Christo Meid 7 May 2017
Loss of language and assimilation?
https://waypoint.vice.com/en_us/article/playing-the-birth-and-death-of-language-in-dialect
I know this didn’t come up in the game I played of Circles of Power at Dreamation, but this piece by Alex Roberts got me thinking about assimilation of cultures by another and how that might play out in Circles of Power. It could be slow, poignant and nostalgic, brutal and harsh, or something else altogether.
To play out the longer types of assimilation and the resistance to, I would expect time would have to fast forward, with scenes jumping…and perhaps power dynamics changing and new Circles appearing.
Kind of scary, but what a powerful tale it could be.
An interesting article which is relevant to the themes of Circles of Power. It presents one of many messy, hard problems that the game hopes to explore.
Jason Pitre
This post from +Curt Thompson does an amazing job of communicating the heart of circles of power, in my eyes. It’s a game about people who are left on the margins of an oppressive society, but whom receive magic as a form of activism and restorative justice. It’s power for those who need it, not for those who have it in plenty. Good stuff.
Originally shared by Curt Thompson – 36 commentsI was working on something this evening that made me consider my default assumptions about fantasy and urban fantasy in particular and thought it was interesting enough to share.
I realized that I have the subconscious association of magic and magical empowerment with the ‘other’ in society. With women and people of color, queer people, trans people, people with variant neurochemistry and such. Not just because I identify with the outsiders, but because (and put on your flame-retardant shorts, this is where I’d get trolled if my comments were still open), magic is not, as Warren Ellis once suggested, the ‘cheat codes of the universe’. Magic is more akin to socialist revolutions.
Things like the Hermetic type of magic in World of Darkness games and D&D’s rote magic have never set my imagination on fire. Mind you, I don’t think they are bad, exactly. They just never rang ‘true’ for me. They never had that sense of verisimilitude that never has anything to do with reality, but rather how real something feels.
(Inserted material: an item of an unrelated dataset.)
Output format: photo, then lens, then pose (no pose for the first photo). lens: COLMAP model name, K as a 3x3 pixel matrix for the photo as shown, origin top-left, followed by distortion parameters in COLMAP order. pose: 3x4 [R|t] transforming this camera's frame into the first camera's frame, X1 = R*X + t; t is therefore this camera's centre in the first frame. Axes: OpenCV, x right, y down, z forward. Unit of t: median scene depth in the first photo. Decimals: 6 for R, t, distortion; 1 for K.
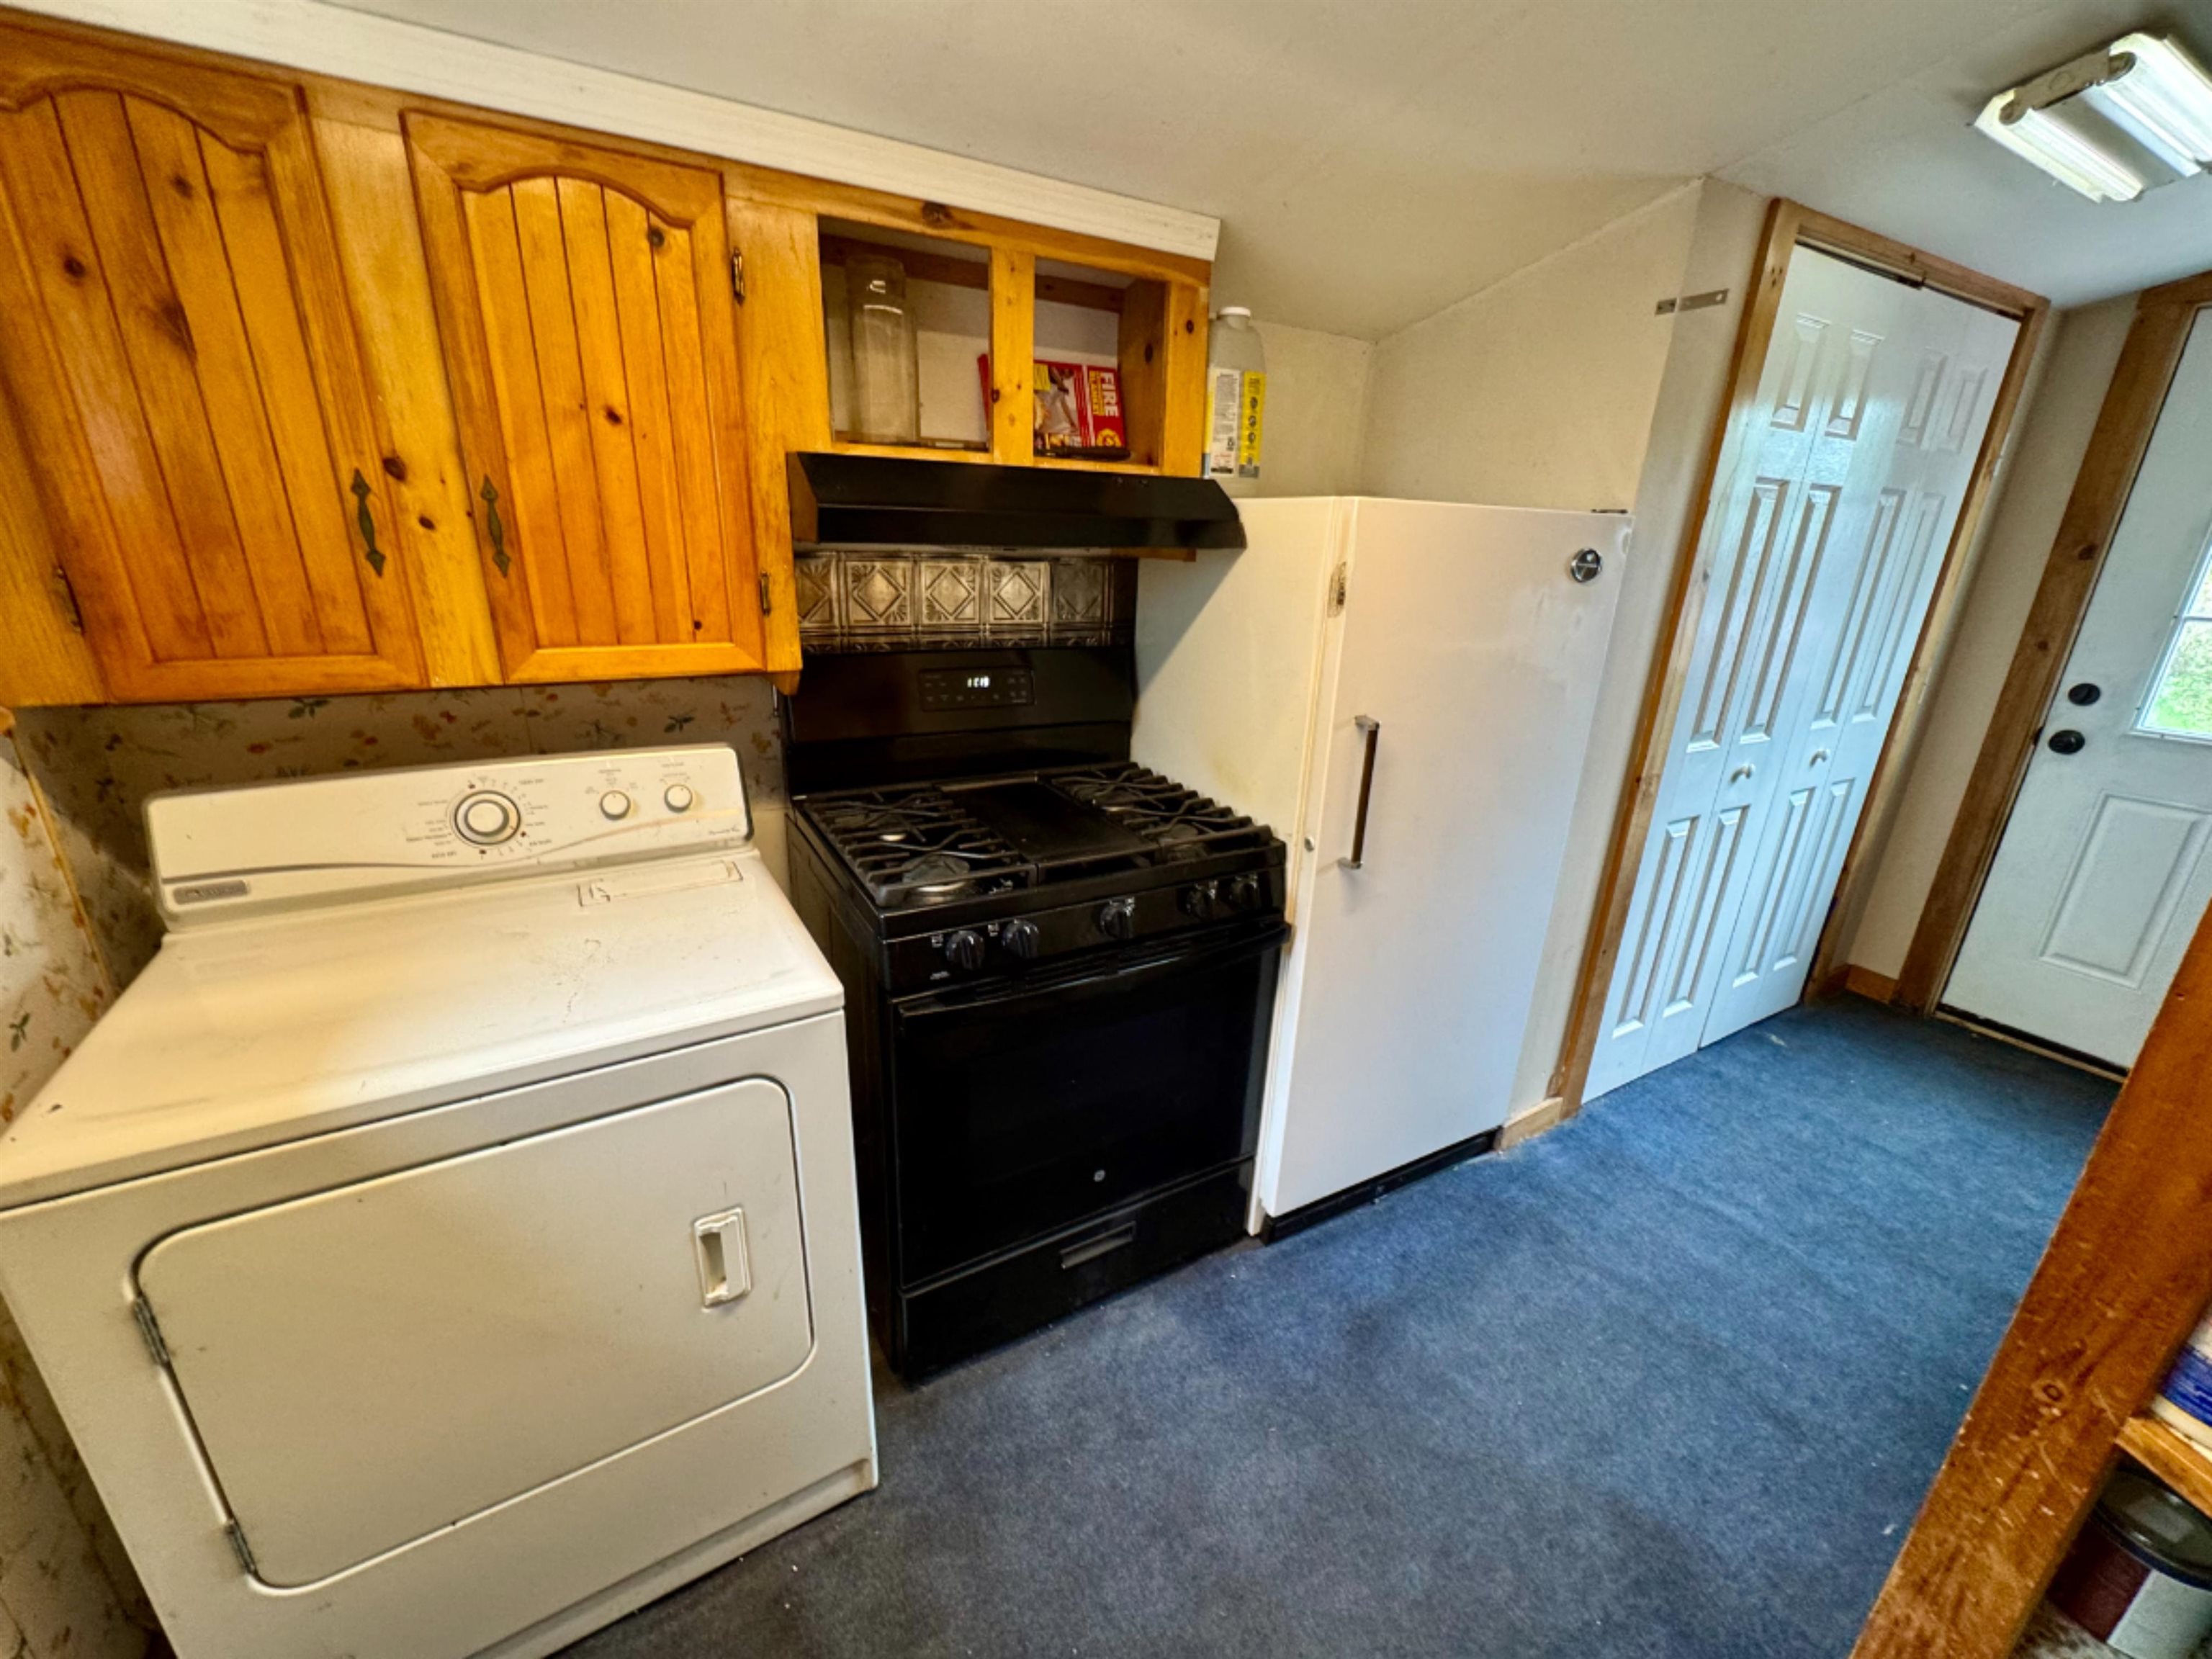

And magic in the hands of the already enfranchised never feels ‘real’ to me. Why would a guy like Harry Dresden need to search for another source of power, for instance? He’s a white, straight, good-looking dude. He’s 99 percent of the way there. Or Harry Potter for that matter? Or Dr. Strange? Yes, they have challenges. But in the context of the greater society, their challenges are ones that almost tailor-made for resolution within the existing power structure.
No, in my head, in my game settings, magic is in the hands of the bent-backed old washer women, the failed suicides, the gay uncles and aunts, the junkies and the drag queens, the choir leaders who have to schedule time for two funerals a week because of gun violence, the ones who hear the voices and see shadows out of the corner of their eyes, the AIDS activists and the transfolk.
Because those people, unlike the ‘White Council’ (indeed) are the ones who would be searching for and dedicated to looking outside the existing power structure for themselves and their communities. Like Russian and Chinese commoners, these are the people who would be willing to tear down everything, if it evened the scales a little.
For me, magic is rebellion. Magic is punk, a giant middle finger to a world where reality itself is stacked against some folks. Magic is power to and of the people. It’s gritty, it’s bloody, it’s sexy and scary and it might just do more harm than good. Like all revolutions.
And I am always surprised to see a metaphor that rich almost always co-opted to make a character who was already born on third base that much cooler as they slide home and claim the win.